---- Records

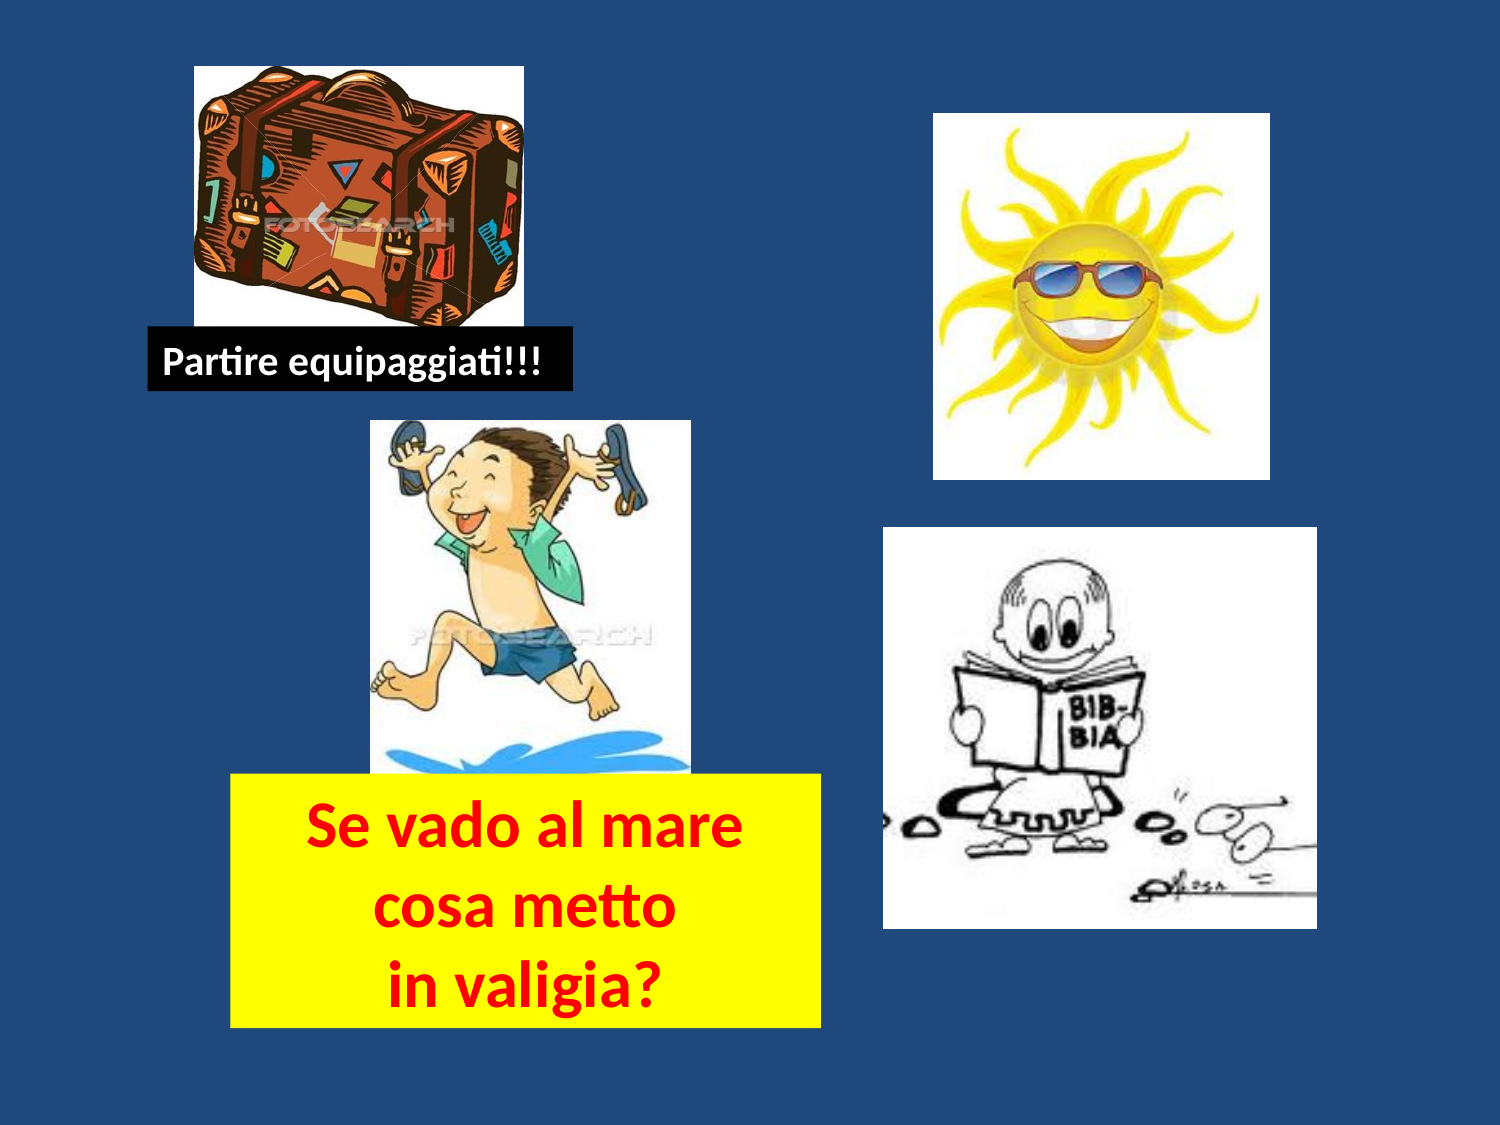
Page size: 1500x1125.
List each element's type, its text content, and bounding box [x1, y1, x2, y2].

picture [194, 66, 524, 351]
picture [882, 526, 1318, 929]
text_box Partire equipaggiati!!! [147, 326, 573, 392]
picture [370, 420, 692, 804]
text_box Se vado al mare cosa metto in valigia? [230, 773, 821, 1029]
picture [933, 113, 1270, 480]
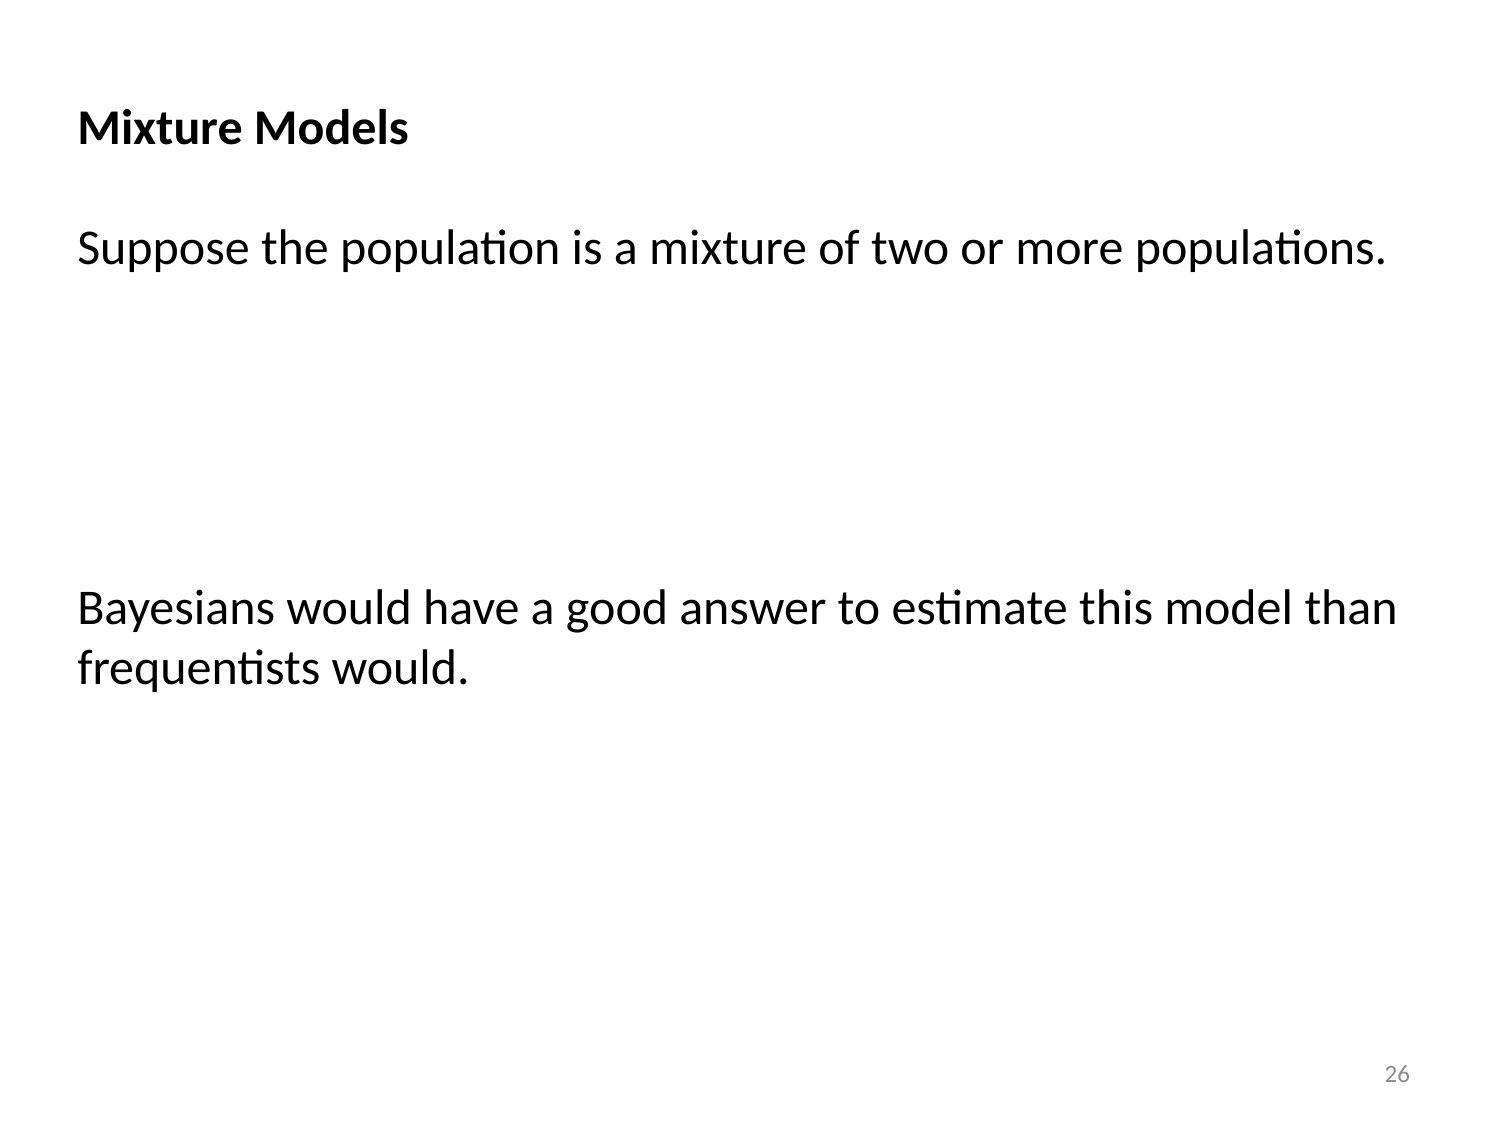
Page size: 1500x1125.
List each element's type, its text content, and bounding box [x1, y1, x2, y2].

slide_number 26 [1074, 1042, 1425, 1103]
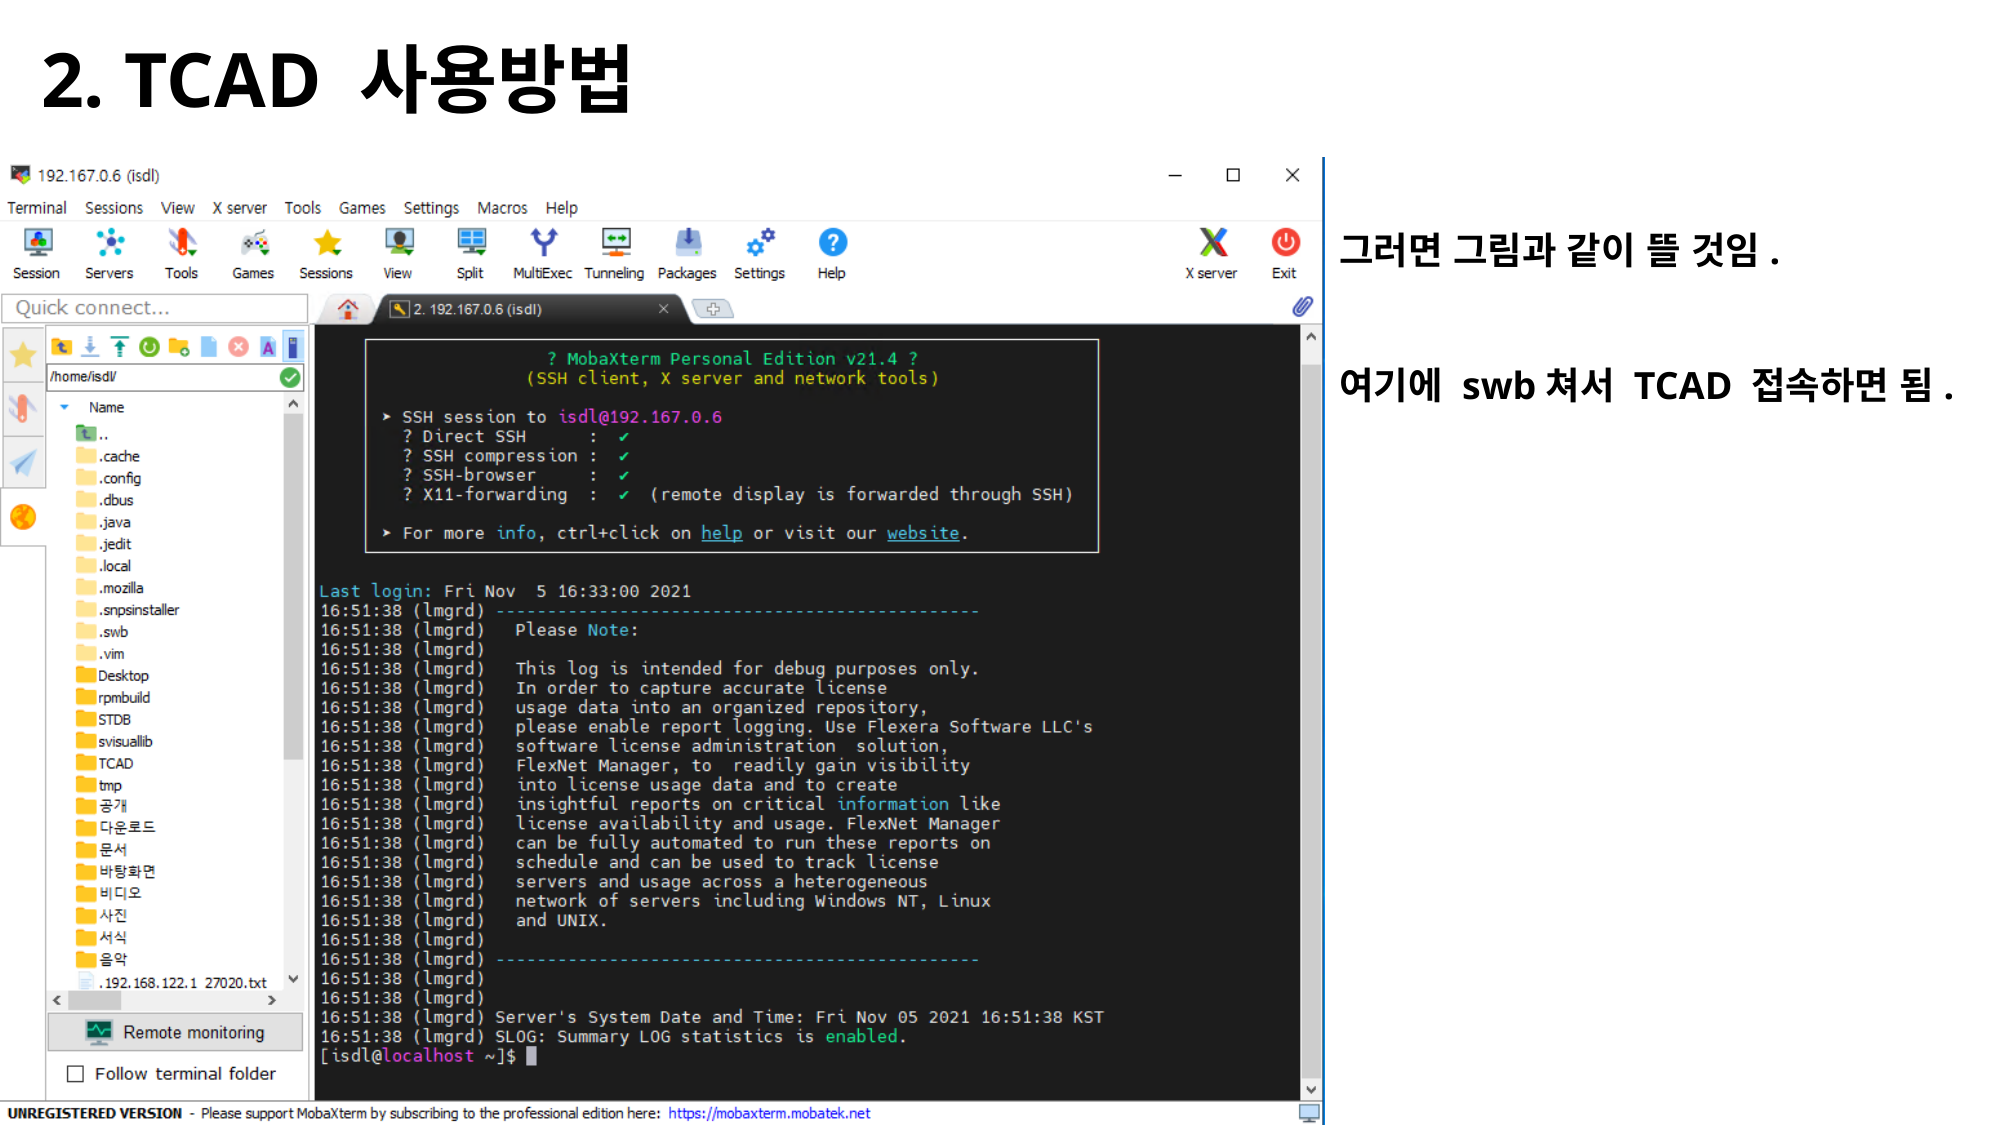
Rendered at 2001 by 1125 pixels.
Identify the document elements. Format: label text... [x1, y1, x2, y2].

picture [0, 157, 1325, 1125]
text_box 그러면 그림과 같이 뜰 것임. 여기에 swb쳐서 TCAD 접속하면 됨. [1325, 220, 1963, 505]
text_box 2. TCAD 사용방법 [26, 24, 1869, 130]
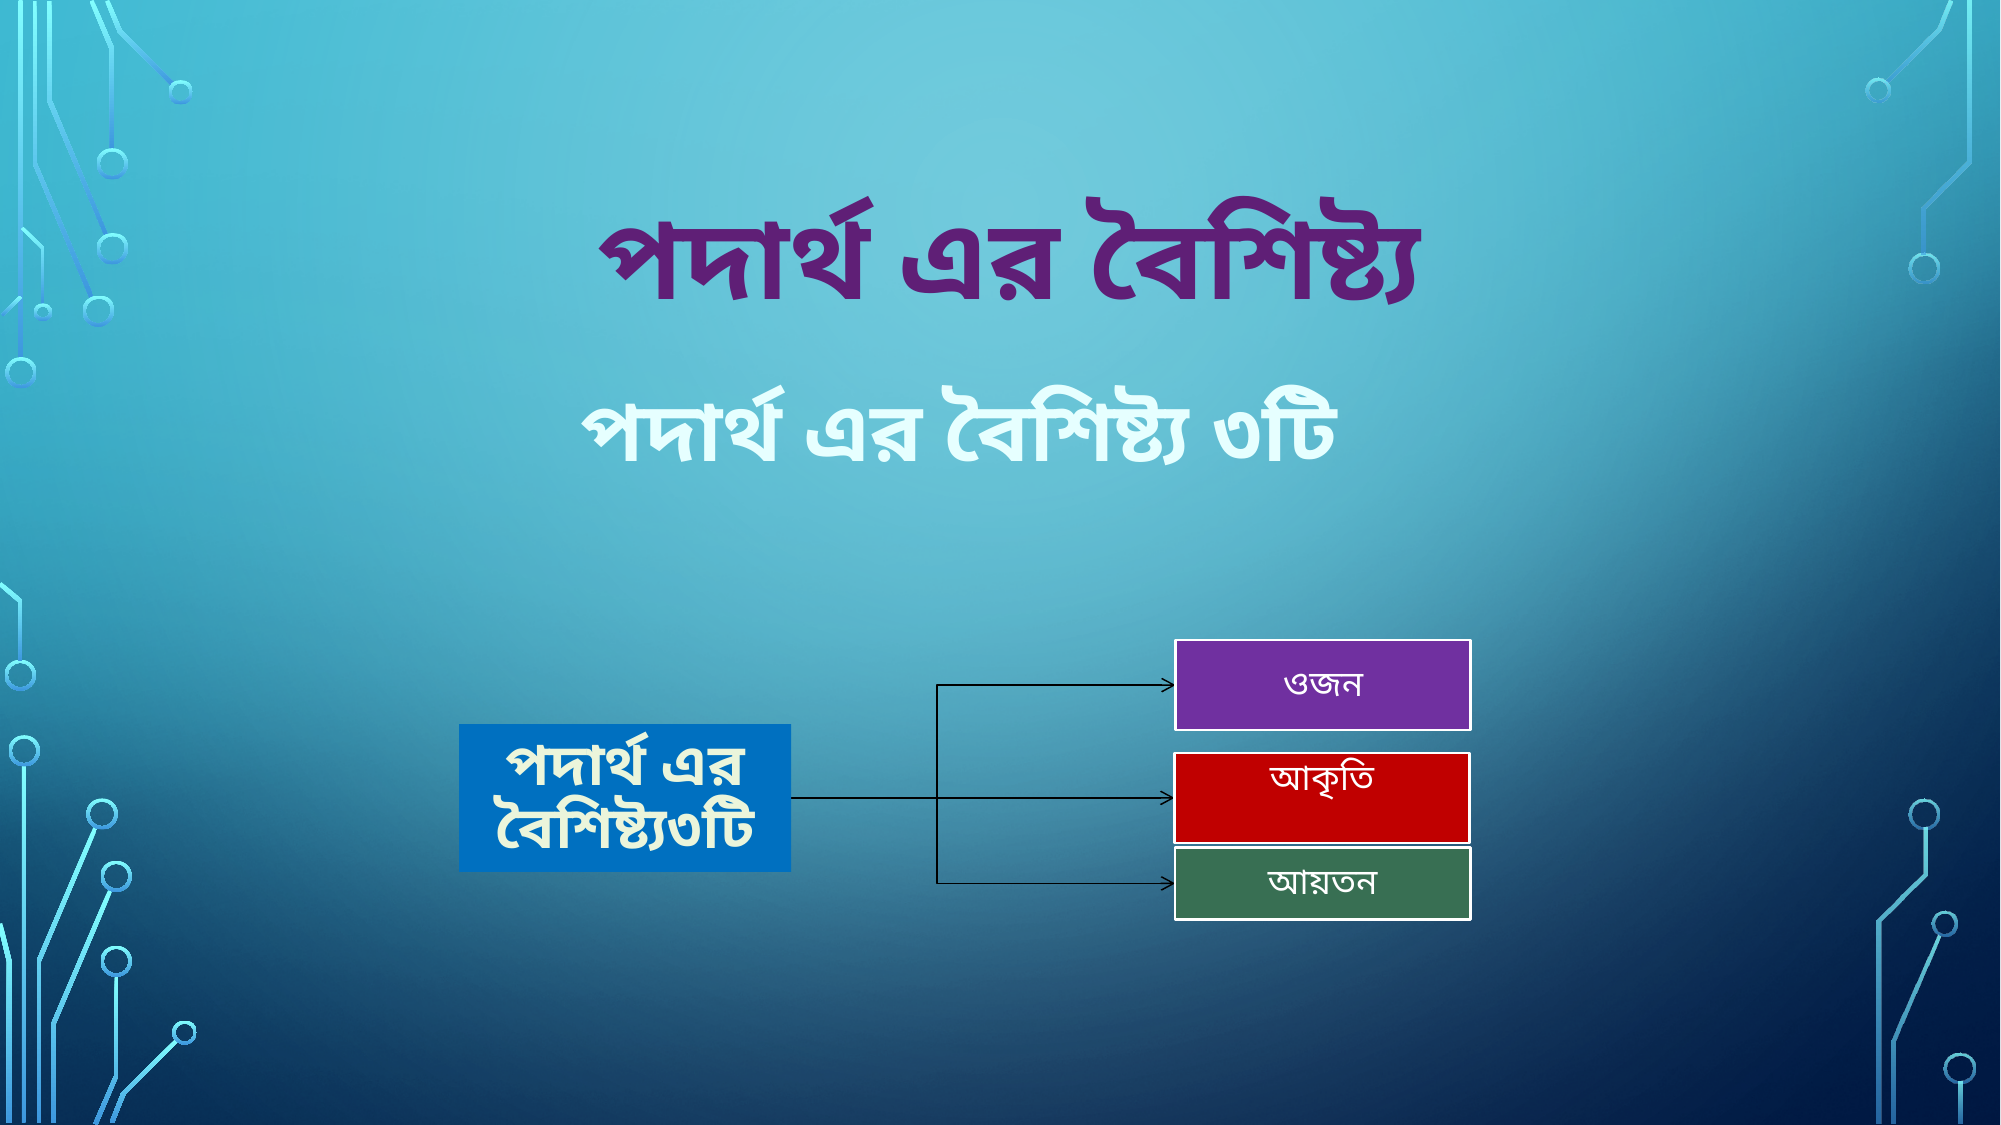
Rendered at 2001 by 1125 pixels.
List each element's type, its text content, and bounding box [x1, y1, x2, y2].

text_box পদার্থ এর বৈশিষ্ট্য [582, 179, 1436, 330]
text_box পদার্থ এর বৈশিষ্ট্য ৩টি [565, 370, 1453, 531]
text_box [402, 551, 1523, 1027]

--------

> Exercise objective
Each line from the line containing "Identify the document" through the last line above must be written out exactly, and every picture must be omitted.

> Answer space
Identify the document elements. Format: label text... [x1, y1, x2, y2].

picture [0, 157, 1325, 1125]
text_box 그러면 그림과 같이 뜰 것임. 여기에 swb쳐서 TCAD 접속하면 됨. [1325, 220, 1963, 505]
text_box 2. TCAD 사용방법 [26, 24, 1869, 130]
Rendered at 2001 by 1125 pixels.
List each element's type, its text content, and bounding box [x1, y1, x2, y2].

text_box পদার্থ এর বৈশিষ্ট্য [582, 179, 1436, 330]
text_box পদার্থ এর বৈশিষ্ট্য ৩টি [565, 370, 1453, 531]
text_box [402, 551, 1523, 1027]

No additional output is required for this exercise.